(Data listing)

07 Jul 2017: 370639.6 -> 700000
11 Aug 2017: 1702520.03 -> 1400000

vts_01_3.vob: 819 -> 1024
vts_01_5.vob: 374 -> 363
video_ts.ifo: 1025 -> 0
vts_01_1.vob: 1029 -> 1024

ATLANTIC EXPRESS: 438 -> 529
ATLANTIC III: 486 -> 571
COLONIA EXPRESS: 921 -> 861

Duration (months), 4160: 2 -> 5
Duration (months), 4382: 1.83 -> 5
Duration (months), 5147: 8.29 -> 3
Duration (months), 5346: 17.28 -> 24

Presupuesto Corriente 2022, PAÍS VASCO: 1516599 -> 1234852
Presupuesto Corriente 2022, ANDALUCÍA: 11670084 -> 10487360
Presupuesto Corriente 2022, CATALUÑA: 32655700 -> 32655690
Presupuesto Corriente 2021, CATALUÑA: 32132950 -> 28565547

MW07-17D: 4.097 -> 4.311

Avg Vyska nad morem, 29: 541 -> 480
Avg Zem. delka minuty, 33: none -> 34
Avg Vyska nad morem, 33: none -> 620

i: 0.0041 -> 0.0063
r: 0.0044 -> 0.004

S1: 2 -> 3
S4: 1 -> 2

(End Data listing)

Assignment ::
Among the entries above, copy exactly only the lines starting with the one containing "COLONIA EXPRESS: 921 -> 861" and going through the one containing "Avg Zem. delka minuty, 33: none -> 34", both ends included.

Result of this task ::
COLONIA EXPRESS: 921 -> 861

Duration (months), 4160: 2 -> 5
Duration (months), 4382: 1.83 -> 5
Duration (months), 5147: 8.29 -> 3
Duration (months), 5346: 17.28 -> 24

Presupuesto Corriente 2022, PAÍS VASCO: 1516599 -> 1234852
Presupuesto Corriente 2022, ANDALUCÍA: 11670084 -> 10487360
Presupuesto Corriente 2022, CATALUÑA: 32655700 -> 32655690
Presupuesto Corriente 2021, CATALUÑA: 32132950 -> 28565547

MW07-17D: 4.097 -> 4.311

Avg Vyska nad morem, 29: 541 -> 480
Avg Zem. delka minuty, 33: none -> 34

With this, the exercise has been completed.